Extracted records:
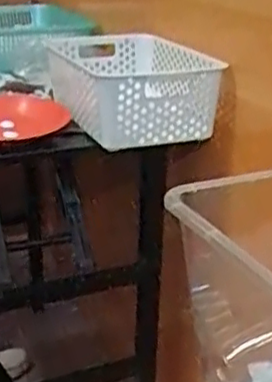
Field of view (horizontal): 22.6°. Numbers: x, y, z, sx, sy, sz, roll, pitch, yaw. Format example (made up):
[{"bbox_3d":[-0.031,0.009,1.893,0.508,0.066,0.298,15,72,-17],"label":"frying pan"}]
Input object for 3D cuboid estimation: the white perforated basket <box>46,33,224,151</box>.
[{"bbox_3d":[-0.010,-0.170,1.094,0.216,0.110,0.348,-5,22,-12],"label":"white perforated basket"}]

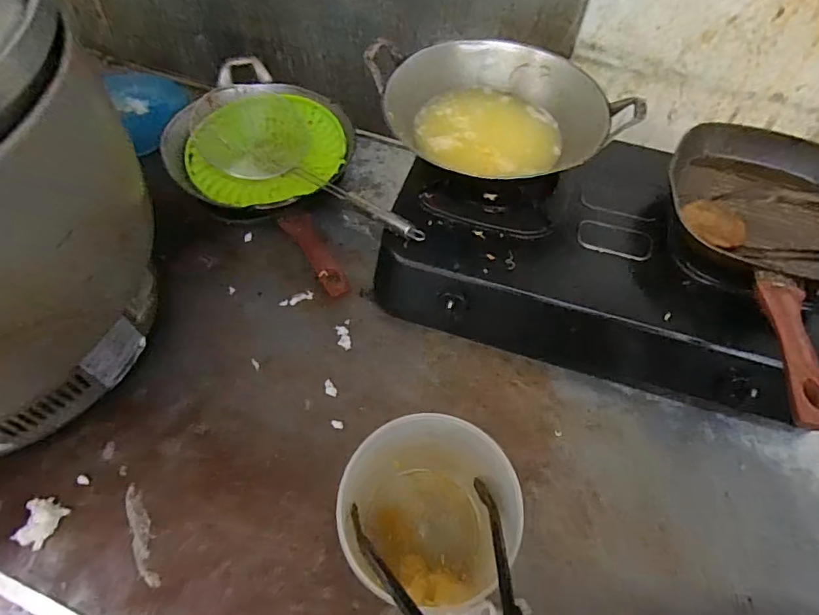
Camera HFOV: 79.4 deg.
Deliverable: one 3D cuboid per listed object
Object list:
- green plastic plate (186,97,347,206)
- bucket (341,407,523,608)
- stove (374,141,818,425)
[{"bbox_3d":[-0.219,-0.254,0.774,0.245,0.048,0.220,-5,59,-6],"label":"green plastic plate"},{"bbox_3d":[0.020,0.202,0.498,0.157,0.132,0.148,0,57,0],"label":"bucket"},{"bbox_3d":[0.257,-0.060,0.672,0.561,0.124,0.318,17,59,10],"label":"stove"}]

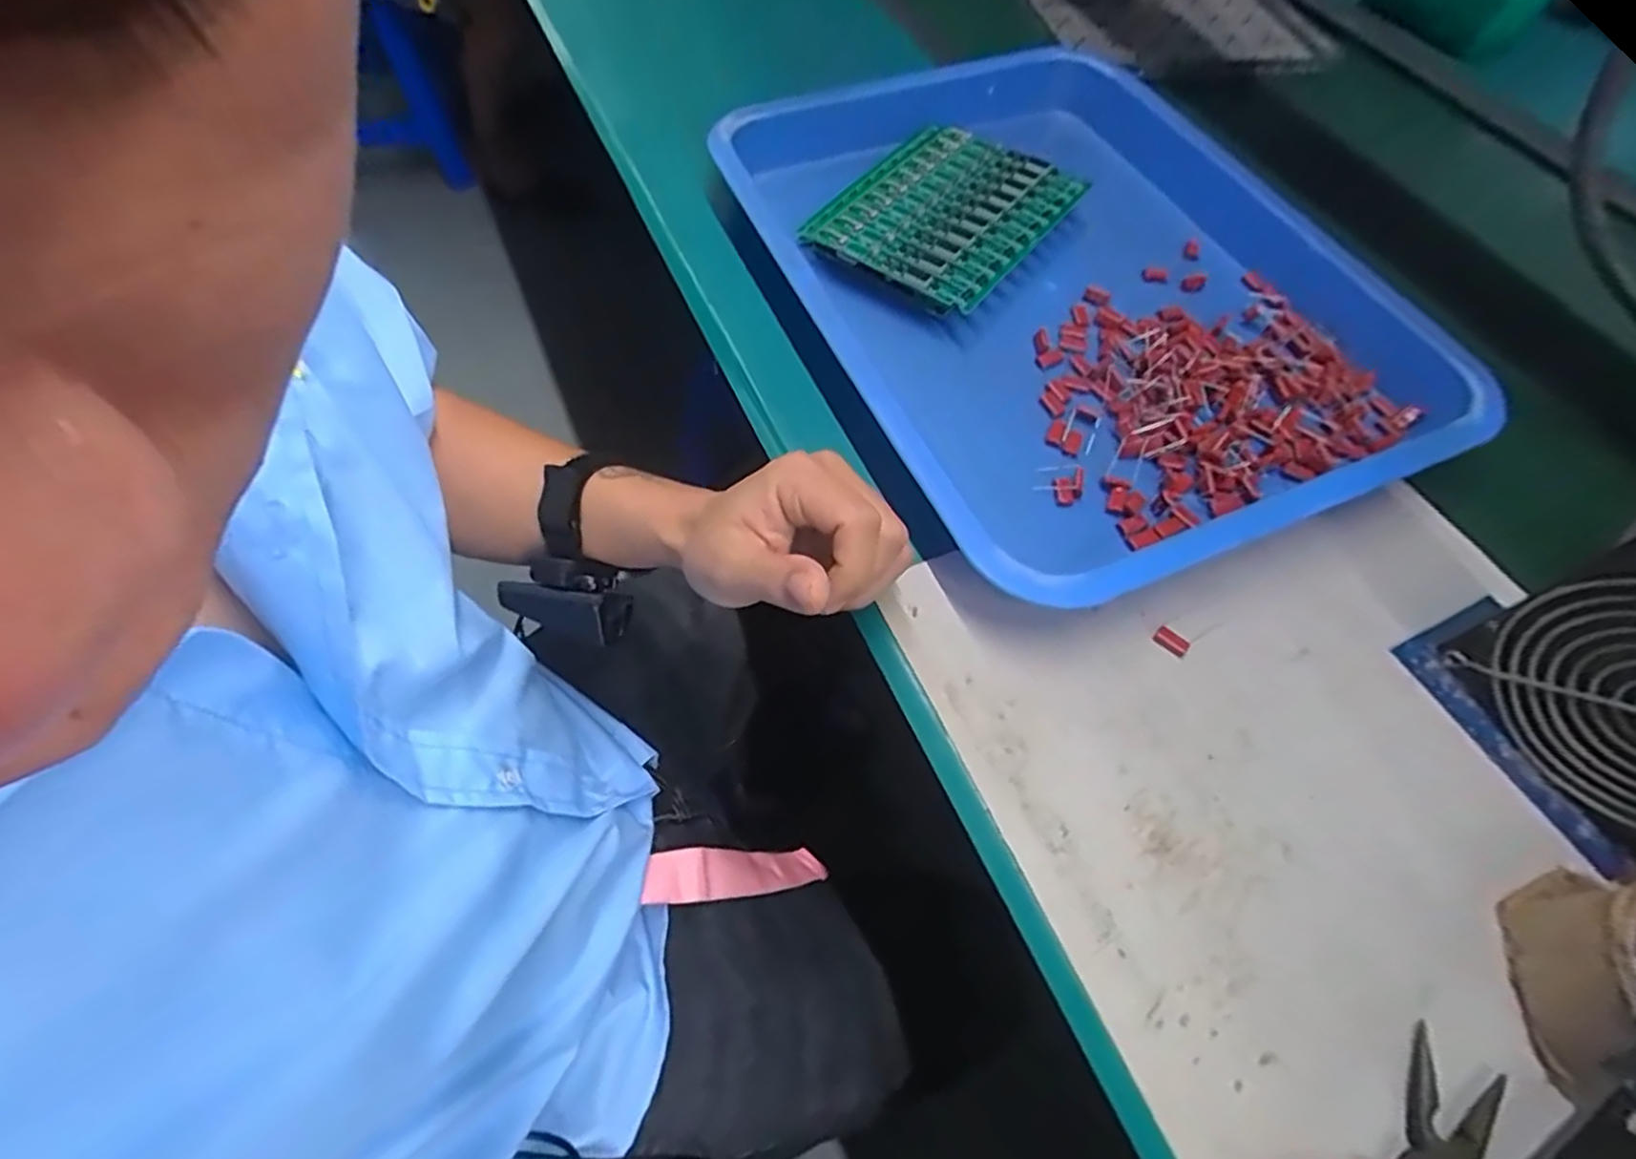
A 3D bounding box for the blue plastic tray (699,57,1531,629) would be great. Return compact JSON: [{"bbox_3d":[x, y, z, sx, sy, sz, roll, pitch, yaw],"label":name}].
[{"bbox_3d":[0.142,-0.209,0.472,0.335,0.048,0.459,-20,63,-14],"label":"blue plastic tray"}]

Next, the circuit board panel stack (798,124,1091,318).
[{"bbox_3d":[0.083,-0.240,0.477,0.130,0.023,0.146,36,67,19],"label":"circuit board panel stack"}]

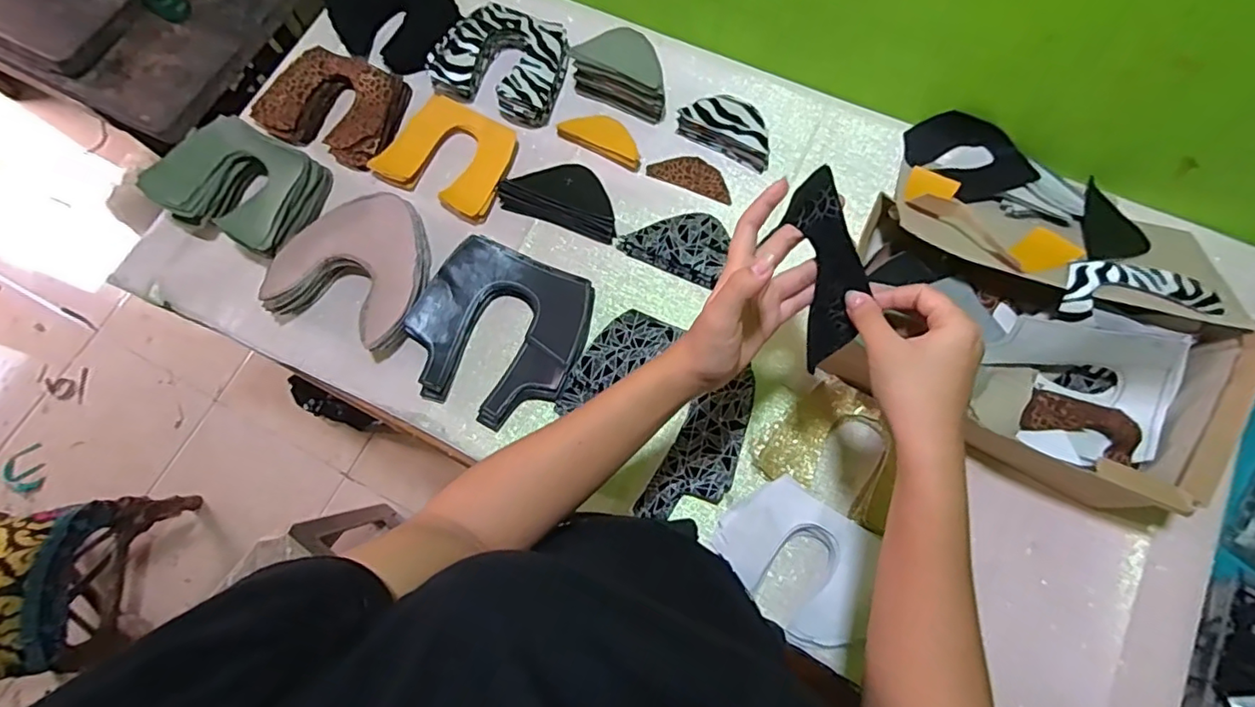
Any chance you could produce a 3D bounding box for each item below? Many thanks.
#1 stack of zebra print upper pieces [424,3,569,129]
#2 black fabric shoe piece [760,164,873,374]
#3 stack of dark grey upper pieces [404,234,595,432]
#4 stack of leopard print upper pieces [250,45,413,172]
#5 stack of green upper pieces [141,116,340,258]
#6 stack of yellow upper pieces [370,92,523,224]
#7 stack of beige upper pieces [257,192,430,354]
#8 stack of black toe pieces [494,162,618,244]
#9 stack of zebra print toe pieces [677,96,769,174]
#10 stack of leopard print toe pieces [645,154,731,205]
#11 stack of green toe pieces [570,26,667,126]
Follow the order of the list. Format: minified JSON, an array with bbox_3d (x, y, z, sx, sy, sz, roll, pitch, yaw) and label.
[{"bbox_3d":[-0.158,-0.367,0.710,0.162,0.046,0.133,20,75,7],"label":"stack of zebra print upper pieces"},{"bbox_3d":[0.141,-0.059,0.399,0.048,0.032,0.132,-10,99,33],"label":"black fabric shoe piece"},{"bbox_3d":[-0.141,-0.022,0.621,0.186,0.038,0.186,21,75,8],"label":"stack of dark grey upper pieces"},{"bbox_3d":[-0.370,-0.316,0.716,0.172,0.032,0.135,22,75,8],"label":"stack of leopard print upper pieces"},{"bbox_3d":[-0.450,-0.195,0.673,0.168,0.073,0.135,22,75,8],"label":"stack of green upper pieces"},{"bbox_3d":[-0.216,-0.241,0.688,0.151,0.025,0.130,25,76,9],"label":"stack of yellow upper pieces"},{"bbox_3d":[-0.300,-0.101,0.647,0.169,0.058,0.175,22,75,8],"label":"stack of beige upper pieces"},{"bbox_3d":[-0.074,-0.187,0.665,0.146,0.028,0.076,20,75,7],"label":"stack of black toe pieces"},{"bbox_3d":[0.121,-0.272,0.674,0.120,0.042,0.050,27,76,9],"label":"stack of zebra print toe pieces"},{"bbox_3d":[0.079,-0.217,0.688,0.103,0.006,0.047,20,75,7],"label":"stack of leopard print toe pieces"},{"bbox_3d":[-0.006,-0.344,0.686,0.126,0.066,0.055,27,76,9],"label":"stack of green toe pieces"}]

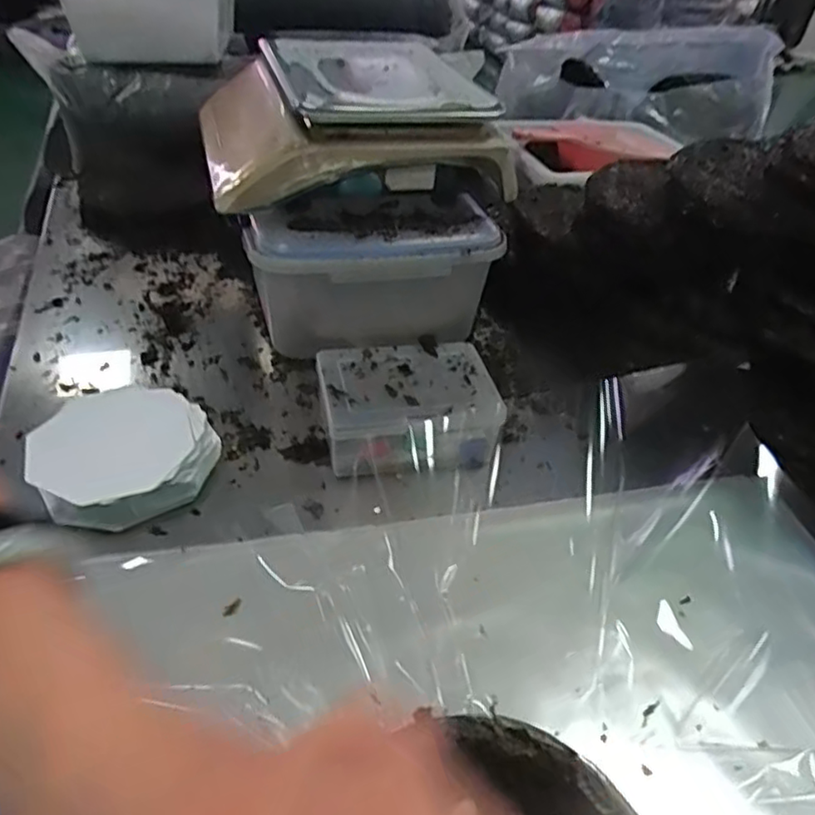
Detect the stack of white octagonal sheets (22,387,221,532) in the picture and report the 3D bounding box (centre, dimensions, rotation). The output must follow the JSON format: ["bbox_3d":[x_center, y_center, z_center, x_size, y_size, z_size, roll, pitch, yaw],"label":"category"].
[{"bbox_3d":[-0.274,0.040,0.618,0.157,0.056,0.160,-29,51,-35],"label":"stack of white octagonal sheets"}]

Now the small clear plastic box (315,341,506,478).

WHAT IS REQUIRED:
The entries are to be written out in full and exactly, apart from the pictures.

SOLUTION TO THIS PROBLEM:
Field of view (horizontal): 22.6°. Numbers: x, y, z, sx, sy, sz, roll, pitch, yaw. Format example (made up):
[{"bbox_3d":[-0.031,0.009,1.893,0.508,0.066,0.298,15,72,-17],"label":"frying pan"}]
Input object for 3D cuboid estimation: the white perforated basket <box>46,33,224,151</box>.
[{"bbox_3d":[-0.010,-0.170,1.094,0.216,0.110,0.348,-5,22,-12],"label":"white perforated basket"}]

Camera HFOV: 79.4 deg.
Deliverable: one 3D cuboid per listed object
Object list:
- green plastic plate (186,97,347,206)
- bucket (341,407,523,608)
- stove (374,141,818,425)
[{"bbox_3d":[-0.219,-0.254,0.774,0.245,0.048,0.220,-5,59,-6],"label":"green plastic plate"},{"bbox_3d":[0.020,0.202,0.498,0.157,0.132,0.148,0,57,0],"label":"bucket"},{"bbox_3d":[0.257,-0.060,0.672,0.561,0.124,0.318,17,59,10],"label":"stove"}]

A 3D bounding box for the blue plastic tray (699,57,1531,629) would be great. Return compact JSON: [{"bbox_3d":[x, y, z, sx, sy, sz, roll, pitch, yaw],"label":name}].
[{"bbox_3d":[0.142,-0.209,0.472,0.335,0.048,0.459,-20,63,-14],"label":"blue plastic tray"}]

Next, the circuit board panel stack (798,124,1091,318).
[{"bbox_3d":[0.083,-0.240,0.477,0.130,0.023,0.146,36,67,19],"label":"circuit board panel stack"}]

Any chance you could produce a 3D bounding box for each item below? Many thanks.
#1 stack of zebra print upper pieces [424,3,569,129]
#2 black fabric shoe piece [760,164,873,374]
#3 stack of dark grey upper pieces [404,234,595,432]
#4 stack of leopard print upper pieces [250,45,413,172]
#5 stack of green upper pieces [141,116,340,258]
#6 stack of yellow upper pieces [370,92,523,224]
#7 stack of beige upper pieces [257,192,430,354]
#8 stack of black toe pieces [494,162,618,244]
#9 stack of zebra print toe pieces [677,96,769,174]
#10 stack of leopard print toe pieces [645,154,731,205]
#11 stack of green toe pieces [570,26,667,126]
Follow the order of the list. Format: minified JSON, an array with bbox_3d (x, y, z, sx, sy, sz, roll, pitch, yaw) and label.
[{"bbox_3d":[-0.158,-0.367,0.710,0.162,0.046,0.133,20,75,7],"label":"stack of zebra print upper pieces"},{"bbox_3d":[0.141,-0.059,0.399,0.048,0.032,0.132,-10,99,33],"label":"black fabric shoe piece"},{"bbox_3d":[-0.141,-0.022,0.621,0.186,0.038,0.186,21,75,8],"label":"stack of dark grey upper pieces"},{"bbox_3d":[-0.370,-0.316,0.716,0.172,0.032,0.135,22,75,8],"label":"stack of leopard print upper pieces"},{"bbox_3d":[-0.450,-0.195,0.673,0.168,0.073,0.135,22,75,8],"label":"stack of green upper pieces"},{"bbox_3d":[-0.216,-0.241,0.688,0.151,0.025,0.130,25,76,9],"label":"stack of yellow upper pieces"},{"bbox_3d":[-0.300,-0.101,0.647,0.169,0.058,0.175,22,75,8],"label":"stack of beige upper pieces"},{"bbox_3d":[-0.074,-0.187,0.665,0.146,0.028,0.076,20,75,7],"label":"stack of black toe pieces"},{"bbox_3d":[0.121,-0.272,0.674,0.120,0.042,0.050,27,76,9],"label":"stack of zebra print toe pieces"},{"bbox_3d":[0.079,-0.217,0.688,0.103,0.006,0.047,20,75,7],"label":"stack of leopard print toe pieces"},{"bbox_3d":[-0.006,-0.344,0.686,0.126,0.066,0.055,27,76,9],"label":"stack of green toe pieces"}]

Detect the stack of white octagonal sheets (22,387,221,532) in the picture and report the 3D bounding box (centre, dimensions, rotation). The output must follow the JSON format: ["bbox_3d":[x_center, y_center, z_center, x_size, y_size, z_size, roll, pitch, yaw],"label":"category"].
[{"bbox_3d":[-0.274,0.040,0.618,0.157,0.056,0.160,-29,51,-35],"label":"stack of white octagonal sheets"}]

Now the small clear plastic box (315,341,506,478).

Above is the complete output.